Comments start with # and continue to the end of the line.
Other whitespace is ignored.
Each instruction increments IP by one unless otherwise stated.
The first instruction starts at IP = 0.
The whole memory (including M(0)) is treated as uninitialized at the start of a program.
Executing a nonexistent instruction or reading uninitialized memory results in an error.
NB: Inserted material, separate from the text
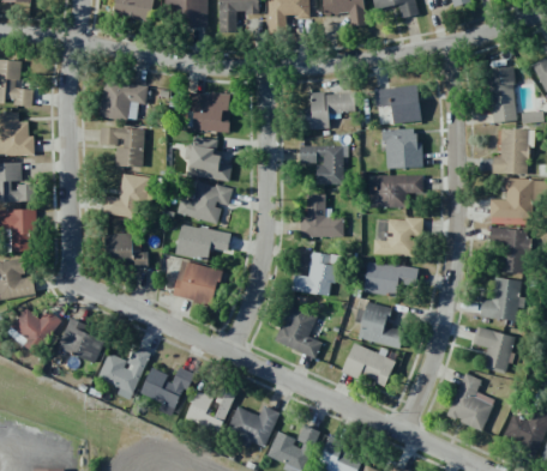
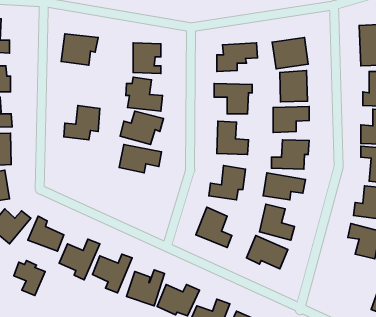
building: [100,126,144,167] -> none
building: [106,233,148,265] -> none
building: [173,260,220,304] -> none
building: [446,372,494,429] -> none
building: none -> [14,261,45,296]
| Instruction | Meaning | Cost |
|---|---|---|
GET |
M(0) <- a number from stdin |
100 |
PUT |
stdout <- M(0) |
100 |
LOAD i |
M(0) <- M(i) |
10 |
STORE i |
M(i) <- M(0) |
10 |
LOADI i |
M(0) <- M(M(i)) |
20 |
STOREI i |
M(M(i)) <- M(0) |
20 |
ADD i |
M(0) <- M(0) + M(i) |
10 |
SUB i |
M(0) <- M(0) - M(i) |
10 |
SHIFT i |
M(0) <- floor(M(0) * 2^M(i)) |
5 |
INC |
M(0) <- M(0) + 1 |
1 |
DEC |
M(0) <- M(0) - 1 |
1 |
JUMP j |
IP <- j |
1 |
JPOS j |
if M(0) > 0 then IP <- j else IP <- IP + 1 |
1 |
JZERO j |
if M(0) = 0 then IP <- j else IP <- IP + 1 |
1 |
JNEG j |
if M(0) < 0 then IP <- j else IP <- IP + 1 |
1 |
HALT |
stop execution | 0 |